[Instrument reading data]

════════════════

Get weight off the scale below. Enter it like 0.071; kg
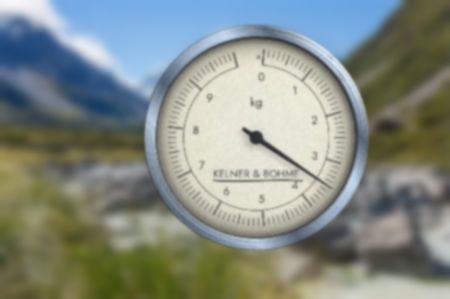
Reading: 3.5; kg
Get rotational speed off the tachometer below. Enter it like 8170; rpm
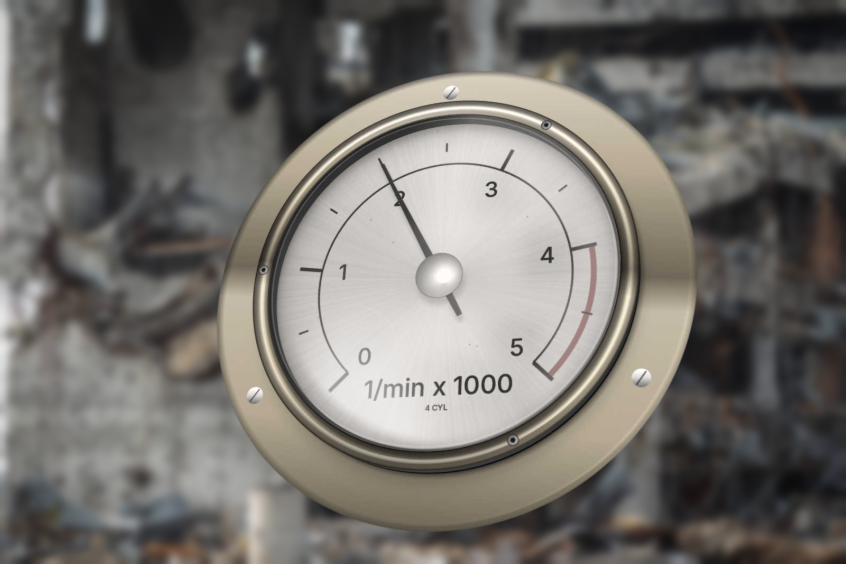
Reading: 2000; rpm
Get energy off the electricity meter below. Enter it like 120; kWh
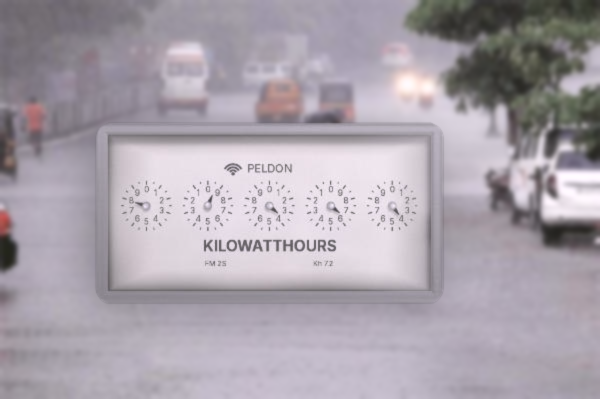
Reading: 79364; kWh
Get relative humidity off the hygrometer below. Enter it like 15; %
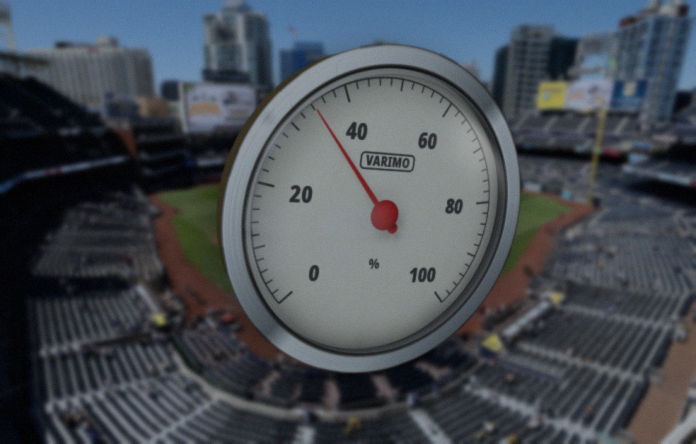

════════════════

TASK DETAILS:
Please give the records above as a JSON list of strings, one string per line, with blank lines skipped and the pictures left out.

RESPONSE TO THIS EXERCISE:
[
  "Get weight off the scale below. Enter it like 0.071; kg",
  "Reading: 3.5; kg",
  "Get rotational speed off the tachometer below. Enter it like 8170; rpm",
  "Reading: 2000; rpm",
  "Get energy off the electricity meter below. Enter it like 120; kWh",
  "Reading: 79364; kWh",
  "Get relative humidity off the hygrometer below. Enter it like 15; %"
]